• Extracted page text data:
_ _ _ _ _ _ _
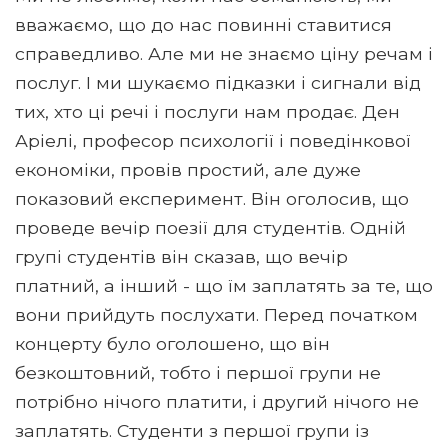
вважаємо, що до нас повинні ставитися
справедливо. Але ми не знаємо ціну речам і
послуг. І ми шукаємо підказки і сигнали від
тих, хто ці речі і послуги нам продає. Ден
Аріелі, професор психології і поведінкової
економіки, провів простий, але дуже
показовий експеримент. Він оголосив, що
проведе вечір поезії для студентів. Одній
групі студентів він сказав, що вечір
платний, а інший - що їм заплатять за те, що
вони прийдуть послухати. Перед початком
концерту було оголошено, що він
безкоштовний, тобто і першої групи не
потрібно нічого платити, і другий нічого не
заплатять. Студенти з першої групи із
_ _ _ _ _ _ _
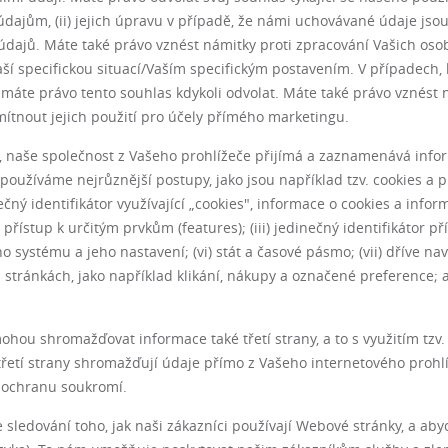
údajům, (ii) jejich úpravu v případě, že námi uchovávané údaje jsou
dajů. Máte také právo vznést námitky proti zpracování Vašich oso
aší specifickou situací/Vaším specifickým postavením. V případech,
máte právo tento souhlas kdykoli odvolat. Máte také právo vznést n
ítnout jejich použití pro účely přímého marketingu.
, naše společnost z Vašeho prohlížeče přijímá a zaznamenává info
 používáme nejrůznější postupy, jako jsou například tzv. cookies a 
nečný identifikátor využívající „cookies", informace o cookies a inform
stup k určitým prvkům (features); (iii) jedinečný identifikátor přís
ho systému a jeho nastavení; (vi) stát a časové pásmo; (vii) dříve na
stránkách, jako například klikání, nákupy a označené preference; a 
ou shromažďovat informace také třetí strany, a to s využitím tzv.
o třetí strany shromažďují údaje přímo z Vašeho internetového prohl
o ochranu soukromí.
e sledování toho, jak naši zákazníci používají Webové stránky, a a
_ _ _ _ _ _ _
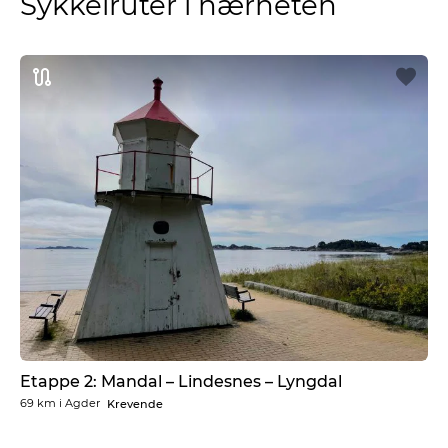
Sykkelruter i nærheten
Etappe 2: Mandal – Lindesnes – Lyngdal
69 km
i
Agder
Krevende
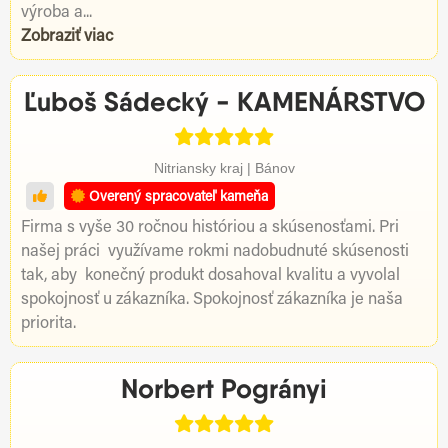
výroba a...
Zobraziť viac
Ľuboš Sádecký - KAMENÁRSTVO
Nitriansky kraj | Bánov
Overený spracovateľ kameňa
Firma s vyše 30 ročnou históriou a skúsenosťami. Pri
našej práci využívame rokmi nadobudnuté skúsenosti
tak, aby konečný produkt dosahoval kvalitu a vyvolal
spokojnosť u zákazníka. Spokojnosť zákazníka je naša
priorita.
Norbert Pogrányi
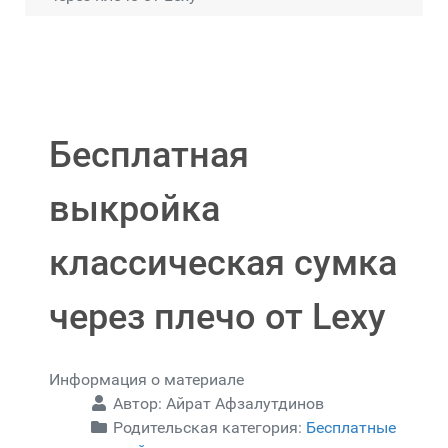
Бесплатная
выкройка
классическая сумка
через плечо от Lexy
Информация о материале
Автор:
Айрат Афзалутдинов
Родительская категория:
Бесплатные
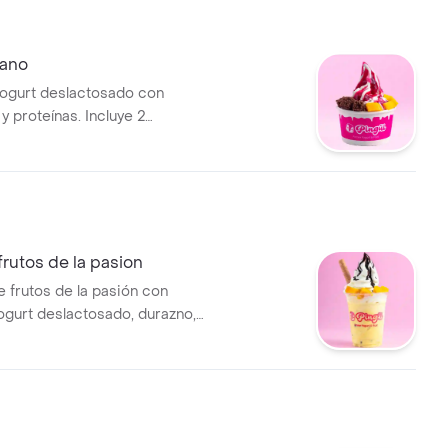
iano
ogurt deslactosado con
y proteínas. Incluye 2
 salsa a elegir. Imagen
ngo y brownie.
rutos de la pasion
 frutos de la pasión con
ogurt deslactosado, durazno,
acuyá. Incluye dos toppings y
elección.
_ _ _ _ _ _ _
• Request:
Filter the lines above, keeping each one that contains the string "strany".

• Task output:
ou shromažďovat informace také třetí strany, a to s využitím tzv.
o třetí strany shromažďují údaje přímo z Vašeho internetového prohl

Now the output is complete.